*** Opening of Listed records ***

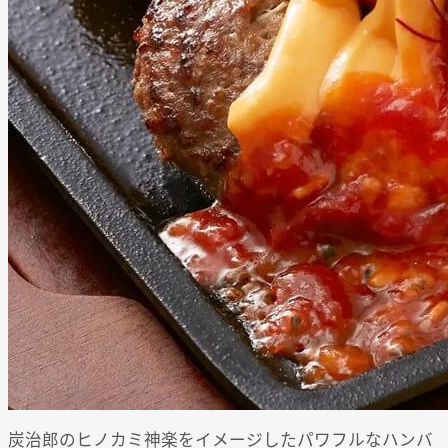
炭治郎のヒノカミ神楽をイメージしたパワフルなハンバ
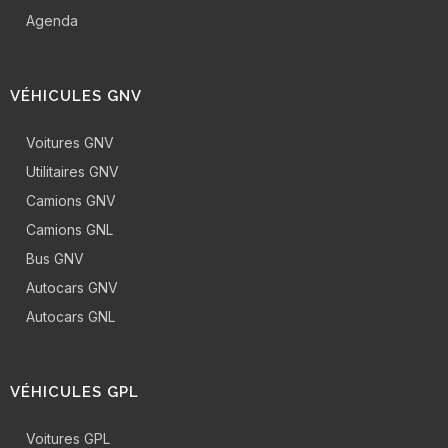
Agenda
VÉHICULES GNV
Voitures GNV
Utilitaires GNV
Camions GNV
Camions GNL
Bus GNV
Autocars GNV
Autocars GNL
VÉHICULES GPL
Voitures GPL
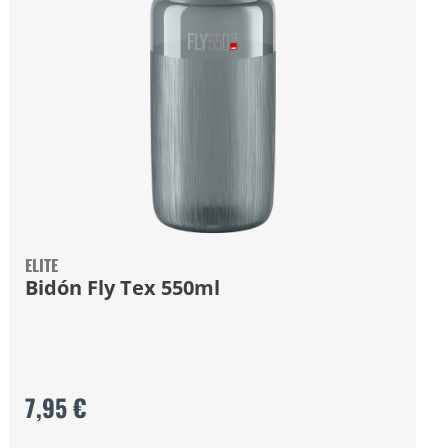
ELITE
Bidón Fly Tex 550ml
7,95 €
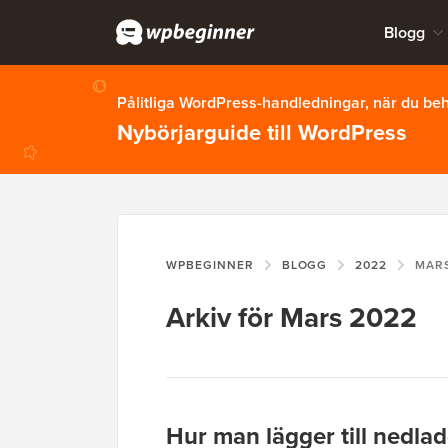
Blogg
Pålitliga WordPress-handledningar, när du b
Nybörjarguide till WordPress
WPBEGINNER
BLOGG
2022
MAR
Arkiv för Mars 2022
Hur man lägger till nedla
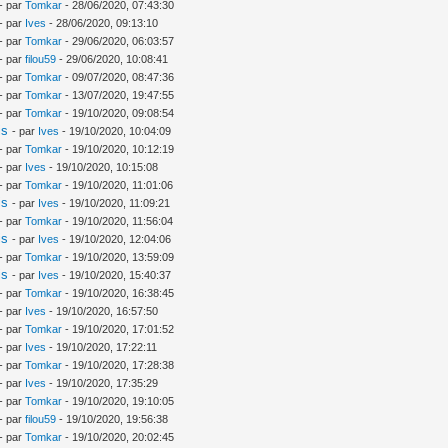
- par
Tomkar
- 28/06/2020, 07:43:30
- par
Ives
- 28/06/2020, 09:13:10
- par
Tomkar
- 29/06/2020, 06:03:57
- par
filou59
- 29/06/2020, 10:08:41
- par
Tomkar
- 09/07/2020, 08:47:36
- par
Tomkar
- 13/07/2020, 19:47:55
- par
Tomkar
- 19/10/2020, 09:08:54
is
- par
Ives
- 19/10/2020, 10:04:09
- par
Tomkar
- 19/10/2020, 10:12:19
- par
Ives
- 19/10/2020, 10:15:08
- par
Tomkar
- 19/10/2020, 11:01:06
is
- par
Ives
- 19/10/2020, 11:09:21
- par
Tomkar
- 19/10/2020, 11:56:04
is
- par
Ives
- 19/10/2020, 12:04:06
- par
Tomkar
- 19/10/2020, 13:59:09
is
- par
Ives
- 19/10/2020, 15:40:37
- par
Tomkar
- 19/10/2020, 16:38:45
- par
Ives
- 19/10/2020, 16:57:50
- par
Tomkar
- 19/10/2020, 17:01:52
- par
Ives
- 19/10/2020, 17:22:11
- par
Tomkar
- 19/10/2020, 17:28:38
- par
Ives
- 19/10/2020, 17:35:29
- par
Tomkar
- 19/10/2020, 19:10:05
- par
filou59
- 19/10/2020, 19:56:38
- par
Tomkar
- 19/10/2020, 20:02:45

*** Close of Listed records ***
*** Opening of Listed records ***

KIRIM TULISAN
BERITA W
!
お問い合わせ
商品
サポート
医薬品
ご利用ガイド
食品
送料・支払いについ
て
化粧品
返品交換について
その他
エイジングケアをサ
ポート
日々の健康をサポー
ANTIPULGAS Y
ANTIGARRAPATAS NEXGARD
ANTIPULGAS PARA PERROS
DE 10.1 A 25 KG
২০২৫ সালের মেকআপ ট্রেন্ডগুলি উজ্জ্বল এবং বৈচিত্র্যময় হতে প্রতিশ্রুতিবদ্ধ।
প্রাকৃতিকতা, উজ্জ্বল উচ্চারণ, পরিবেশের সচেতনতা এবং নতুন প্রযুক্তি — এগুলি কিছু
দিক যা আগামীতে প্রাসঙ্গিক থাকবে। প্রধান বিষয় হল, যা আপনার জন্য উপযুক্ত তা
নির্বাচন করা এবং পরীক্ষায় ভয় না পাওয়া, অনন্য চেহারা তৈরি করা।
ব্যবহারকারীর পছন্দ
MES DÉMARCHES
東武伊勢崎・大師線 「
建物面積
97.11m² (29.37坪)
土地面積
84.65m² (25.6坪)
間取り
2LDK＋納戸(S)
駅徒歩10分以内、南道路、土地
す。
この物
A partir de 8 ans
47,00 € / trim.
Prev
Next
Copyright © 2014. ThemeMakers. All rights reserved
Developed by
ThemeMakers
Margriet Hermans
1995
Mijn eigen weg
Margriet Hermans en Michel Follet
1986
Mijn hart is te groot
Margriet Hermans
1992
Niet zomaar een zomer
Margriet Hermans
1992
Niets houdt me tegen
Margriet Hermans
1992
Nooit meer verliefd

*** Close of Listed records ***

Extract the lines from the items word for word, starting at the line that contains "炭治郎のヒノカミ神楽をイメージしたパワフルなハンバ" and stopping after the line that contains "Hur man lägger till nedla". Leave the pictures out of your answer.

■ **Answer space**
炭治郎のヒノカミ神楽をイメージしたパワフルなハンバ
Agenda
VÉHICULES GNV
Voitures GNV
Utilitaires GNV
Camions GNV
Camions GNL
Bus GNV
Autocars GNV
Autocars GNL
VÉHICULES GPL
Voitures GPL
ELITE
Bidón Fly Tex 550ml
7,95 €
Blogg
Pålitliga WordPress-handledningar, när du b
Nybörjarguide till WordPress
WPBEGINNER
BLOGG
2022
MAR
Arkiv för Mars 2022
Hur man lägger till nedla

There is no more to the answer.